EXTERNALITY AND MARKET FAILURE
EXTERNALITY AND MARKET FAILURE
TUTORIAL ACTIVITY 2.1
Read: Borland, Case Study 4.1 (pages 129-135)
Reflect: A market system, in the presence of external effects, can produce results that are socially inefficient. In externalities such as GHG emissions, private markets will not normally be able to bring about results that are efficient. Such situations are known as ‘market failures’.
Respond: Do you think that there would be external effects associated with each of the following? If so, what would be the nature of external effect in each case? Can you think of policies that might deal with each external effect (that is, improve social wellbeing)?
- Being vaccinated for influenza
- A hotel that is located next to an apartment building playing loud music late night
- Cigarette smoking
CLIMATE CHANGE AND MARKET FAILURE
TUTORIAL ACTIVITY 2.2
Read: Reading 2.2 Stern (2008) ‘Economics, ethics and climate change’, Ch. 2, p.25-34
Reflect: Stern regards the climate change as the greatest market failure in the history. It entails costs that are not paid by those who create the emissions.
Respond: (a) What are some of the salient features of climate change that distinguish it from other externalities?
- What are the main tenets of the ethical framework of standard welfare economics?

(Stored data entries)

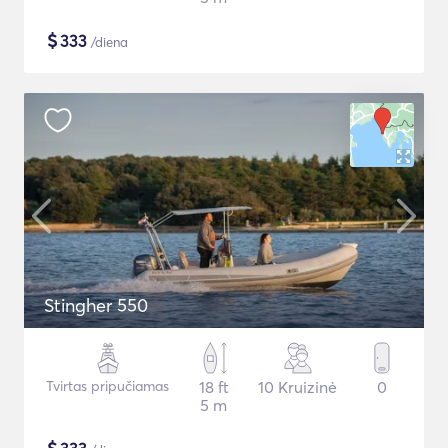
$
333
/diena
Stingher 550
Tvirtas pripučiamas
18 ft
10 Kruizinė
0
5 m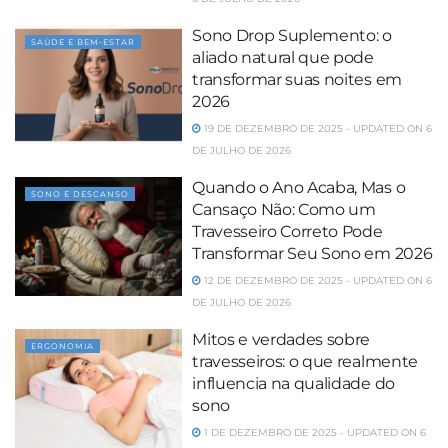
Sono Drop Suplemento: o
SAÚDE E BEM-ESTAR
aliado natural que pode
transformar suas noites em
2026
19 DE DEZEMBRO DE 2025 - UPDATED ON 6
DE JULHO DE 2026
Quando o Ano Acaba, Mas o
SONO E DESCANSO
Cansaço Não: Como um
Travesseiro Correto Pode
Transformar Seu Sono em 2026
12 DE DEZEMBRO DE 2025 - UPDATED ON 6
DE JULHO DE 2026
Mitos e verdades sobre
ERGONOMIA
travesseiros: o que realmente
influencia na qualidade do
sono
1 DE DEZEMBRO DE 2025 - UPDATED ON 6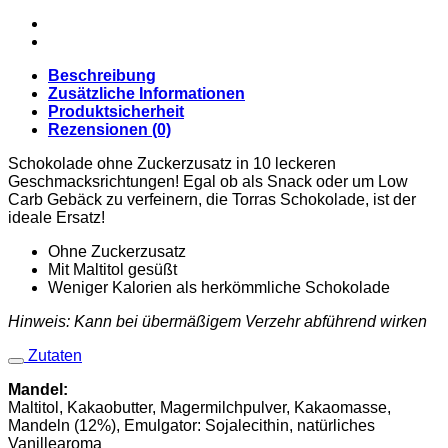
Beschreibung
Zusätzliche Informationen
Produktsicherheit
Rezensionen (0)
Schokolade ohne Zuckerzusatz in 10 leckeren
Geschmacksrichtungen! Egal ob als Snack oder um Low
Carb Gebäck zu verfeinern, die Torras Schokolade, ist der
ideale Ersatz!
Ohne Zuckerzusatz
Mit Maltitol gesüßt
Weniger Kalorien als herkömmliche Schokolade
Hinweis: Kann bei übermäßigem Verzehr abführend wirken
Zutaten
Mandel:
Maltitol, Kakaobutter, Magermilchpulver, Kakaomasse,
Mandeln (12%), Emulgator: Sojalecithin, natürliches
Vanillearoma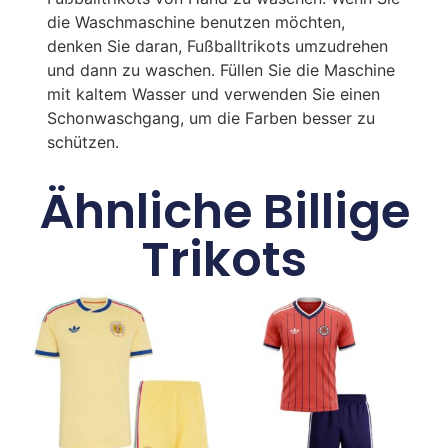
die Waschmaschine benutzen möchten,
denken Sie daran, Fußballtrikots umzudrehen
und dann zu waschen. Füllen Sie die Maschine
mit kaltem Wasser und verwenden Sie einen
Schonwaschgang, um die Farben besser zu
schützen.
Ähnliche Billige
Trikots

==

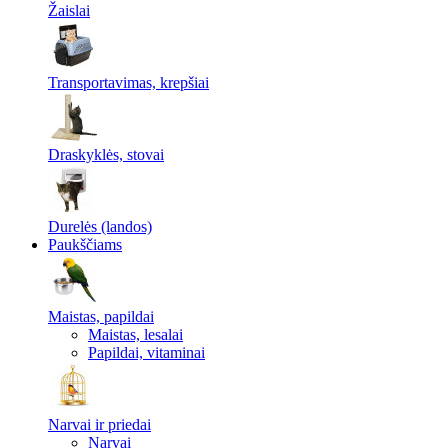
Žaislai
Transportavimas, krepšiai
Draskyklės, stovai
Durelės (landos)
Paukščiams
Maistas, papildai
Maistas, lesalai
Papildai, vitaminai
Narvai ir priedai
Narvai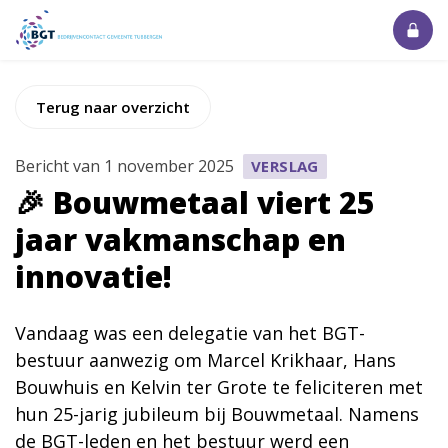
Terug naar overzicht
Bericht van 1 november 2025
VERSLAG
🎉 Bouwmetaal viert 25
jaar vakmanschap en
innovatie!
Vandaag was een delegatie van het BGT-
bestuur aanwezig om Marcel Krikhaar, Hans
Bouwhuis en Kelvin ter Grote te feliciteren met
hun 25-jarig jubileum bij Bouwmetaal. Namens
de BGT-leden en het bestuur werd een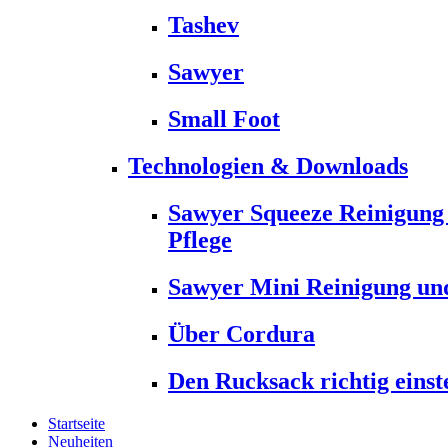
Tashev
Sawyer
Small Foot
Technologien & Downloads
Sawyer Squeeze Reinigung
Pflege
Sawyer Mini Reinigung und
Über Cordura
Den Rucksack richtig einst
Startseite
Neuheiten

> Required work
Edit the market failure tutorial text from "Respond: Do you" through "standard welfare economics?" so that "nightclub" replaces "hotel", and give that stretch back.

> Task output
Respond: Do you think that there would be external effects associated with each of the following? If so, what would be the nature of external effect in each case? Can you think of policies that might deal with each external effect (that is, improve social wellbeing)?
- Being vaccinated for influenza
- A nightclub that is located next to an apartment building playing loud music late night
- Cigarette smoking
CLIMATE CHANGE AND MARKET FAILURE
TUTORIAL ACTIVITY 2.2
Read: Reading 2.2 Stern (2008) ‘Economics, ethics and climate change’, Ch. 2, p.25-34
Reflect: Stern regards the climate change as the greatest market failure in the history. It entails costs that are not paid by those who create the emissions.
Respond: (a) What are some of the salient features of climate change that distinguish it from other externalities?
- What are the main tenets of the ethical framework of standard welfare economics?